Unitrans International Inc., Anham FZCO, et al. — Government Contract Fraud ($45 million)

Our attorneys represented Rory Maxwell, John Bush, and Supreme Foodservice GmbH in a qui tam action under the False Claims Act against Unitrans International Inc., a privately held Virginia defense contracting company, and Anham FZCO, an associated Dubai Free Zone company, for making false certifications of compliance with the U.S. sanctions regime against Iran to induce the U.S. Defense Logistics Agency and the U.S. Army to award Anham wartime contracts to provide food and transportation to U.S. troops.  Our whistleblower clients also alleged Anham knowingly and falsely represented construction progress on its Bagram warehouse in related bid proposals to the government.  In December 2019, Unitrans agreed to pay $45 million to resolve criminal and civil allegations related to this alleged misconduct, which includes $27 million to resolve our whistleblower clients’ False Claims Act allegations.  Read more about the case at the Department of Justice website here and in The Washington Post here.

Pure Collection – Customs Fraud ($908,100)

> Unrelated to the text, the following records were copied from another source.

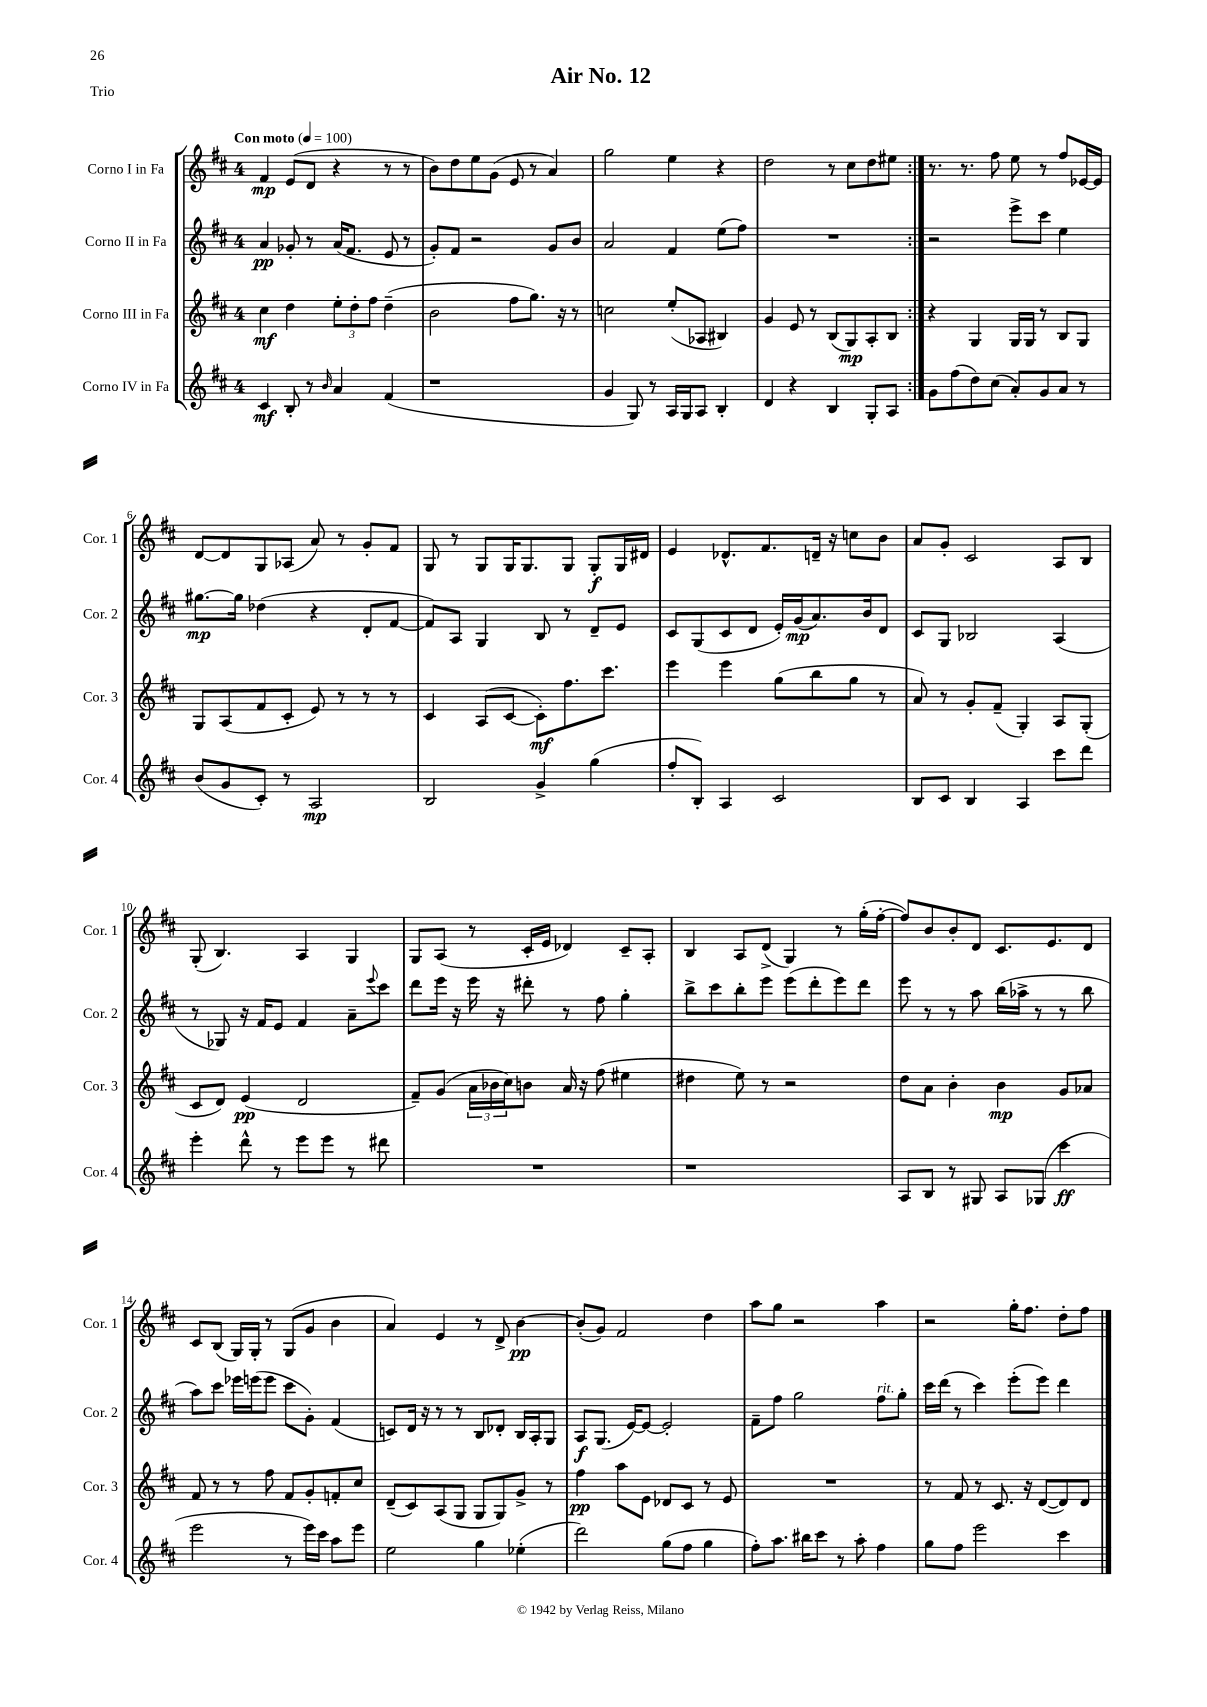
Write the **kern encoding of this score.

**kern	**kern	**kern	**kern
*staff4	*staff3	*staff2	*staff1
*clefG2	*clefG2	*clefG2	*clefG2
*k[f#c#]	*k[f#c#]	*k[f#c#]	*k[f#c#]
*M4/4	*M4/4	*M4/4	*M4/4
*MM100	*MM100	*MM100	*MM100
4c#	4cc#	4a	4f#
8B'	4dd	8g-'	(8e
8r	.	8r	8d
16qqb	.	.	.
4a	12ee'	(16a	4r
.	.	8.f#	.
.	12dd'	.	.
.	12ff#	.	.
(4f#	(4dd~	8e	8r
.	.	8r	8r
=	=	=	=
1r	2b	8g')	8b)
.	.	8f#	8dd
.	.	2r	8ee
.	.	.	(8g
.	8ff#	.	8e
.	8.gg)	.	8r
.	.	8g	4a)
.	16r	.	.
.	8r	8b	.
=	=	=	=
4g	2cc	2a	2gg
8G)	.	.	.
8r	.	.	.
16A	(8ee'	4f#	4ee
16G	.	.	.
8A	8A-	.	.
4B'	4B#)	(8ee	4r
.	.	8ff#)	.
=	=	=	=
4d	4g	1r	2dd
4r	8e	.	.
.	8r	.	.
4B	(8B	.	8r
.	8G)	.	8cc#
8G'	8A'	.	8dd
8A	8B	.	8ee#
=:|!	=:|!	=:|!	=:|!
8g	4r	2r	8.r
(8ff#	.	.	.
.	.	.	8.r
8dd)	4G	.	.
(8cc#	.	.	8ff#
8a')	16G	8eee^	8ee
.	16G	.	.
8g	8r	8ccc#	8r
8a	8B	4ee	8ff#
8r	8G	.	[16e-
.	.	.	16e-]
=	=	=	=
(8b	8G	[8.gg#	[8d
8g	(8A	.	8d]
.	.	16gg#]	.
8c#')	8f#	(4dd-	8G
8r	8c#'	.	(8A-
2A	8e)	4r	8a)
.	8r	.	8r
.	8r	8d'	8g'
.	8r	[8f#	8f#
=	=	=	=
2B	4c#	8f#])	8G
.	.	8A	8r
.	(8A	4G	8G
.	[8c#	.	16G
.	.	.	8.G
4g^	8c#'])	8B	.
.	8.ff#	8r	8G
(4gg	.	8d~	8G'
.	8.ccc#	.	.
.	.	8e	16G
.	.	.	16d#
=	=	=	=
8ff#'	4eee	8c#	4e
8B')	.	(8G	.
4A	4eee	8c#	8.d-^^
.	.	8d	.
.	.	.	8.f#
2c#	(8gg	16e')	.
.	.	(16g	.
.	8bb	8.a)	16d~
.	.	.	16r
.	8gg	.	8cc
.	.	16b	.
.	8r	8d	8b
=	=	=	=
8B	8a)	8c#	8a
8c#	8r	8G	8g'
4B	8g'	2B-	2c#
.	(8f#~	.	.
4A	4G')	.	.
8ccc#	8A	(4A	8A
8ddd	(8G'	.	8B
=	=	=	=
4eee'	8c#	8r	(8G'
.	8d)	8G-)	4.B)
8ddd^^	(4e	16r	.
.	.	16f#	.
8r	.	8e	.
8eee	2d	4f#	4A
8eee	.	.	.
8r	.	8a~	4G
.	.	8qqeee	.
8ddd#	.	8ccc#	.
=	=	=	=
1r	8f#~)	8ddd	8G
.	(8g	16eee	(8A
.	.	16r	.
.	24a	16eee	8r
.	24b-	.	.
.	.	16r	.
.	24cc#)	.	.
.	8b	8ddd#'	16c#'
.	.	.	16e
.	16a	8r	4d-)
.	16r	.	.
.	(8ff#	8ff#	.
.	4ee#	4gg'	8c#~
.	.	.	8A'
=	=	=	=
1r	4dd#	8bb^	4B
.	.	8ccc#	.
.	8ee)	8bb'	8A
.	8r	8eee	(8d^
.	2r	(8eee	4G)
.	.	8ddd'	.
.	.	8eee)	8r
.	.	8ddd	(16gg'
.	.	.	[16ff#'
=	=	=	=
8A	8dd	8eee	8ff#])
8B	8a	8r	8b
8r	4b'	8r	8b'
8G#	.	8aa	8d
8A	4b	(16bb	8.c#
.	.	16aa-^	.
(8G-	.	8r	.
.	.	.	8.e
4ccc#	8g	8r	.
.	8a-	8bb	8d
=	=	=	=
2eee	8f#	8aa)	8c#
.	8r	8ccc#	(8B
.	8r	16eee-	16G)
.	.	(16eee	16G'
.	8ff#	8eee	8r
8r	8f#	8ccc#	(8G
16eee)	8g'	8g')	8g
16ccc#	.	.	.
8aa	8f'	(4f#	4b
8eee	8cc#	.	.
=	=	=	=
2ee	(8d~	8c)	4a)
.	8c#)	16d	.
.	.	16r	.
.	(8A	8r	4e
.	8G	8r	.
4gg	8G	8B	8r
.	8G)	8d-'	8d^
(4ee-'	8g^	16B	[4b
.	.	16A'	.
.	8r	8G	.
=	=	=	=
2ddd)	4ff#	8A	(8b']
.	.	(8.G	8g)
.	8aa	.	2f#
.	.	[16e)	.
.	8e	8e_	.
(8gg	8d-	2e']	.
8ff#	8c#	.	.
4gg	8r	.	4dd
.	8e	.	.
=	=	=	=
8ff#')	1r	8f#~	8aa
8.aa	.	8ff#	8gg
.	.	2gg	2r
16bb#	.	.	.
8ccc#	.	.	.
8r	.	.	.
8aa'	.	.	.
4ff#	.	8ff#	4aa
.	.	8gg'	.
=	=	=	=
8gg	8r	16ccc#	2r
.	.	(16ddd	.
8ff#	8f#	8r	.
2eee	8r	4ccc#)	.
.	8.c#	.	.
.	.	(8eee'	16gg'
.	16r	.	8.ff#
.	([8d	8eee)	.
4ccc#	8d])	4ddd	8dd'
.	8d	.	8ff#
==	==	==	==
*-	*-	*-	*-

Constantine Cannon represented whistleblower Andrew Patrick, who worked for Pure Collection from 2010 to 2014, first as a sales representative in its U.K. call center and then in its U.K. packaging department. Mr. Patrick’s qui tam, or whistleblower, lawsuit alleged that since 2007 the defendants fraudulently and systematically avoided paying U.S. customs duties on its goods shipped from the United Kingdom to customers in the United States. Pure Collection and the e-retailer’s acting CEO, Samantha Harrison, have collectively agreed to a settlement of $908,100 to the U.S. Government. This lawsuit was one of the first to be brought by a U.K. whistleblower in which the U.S. Government intervened and successfully resolved the whistleblower’s False Claims Act allegations. Mr. Patrick will be awarded 18 percent of the total settlement.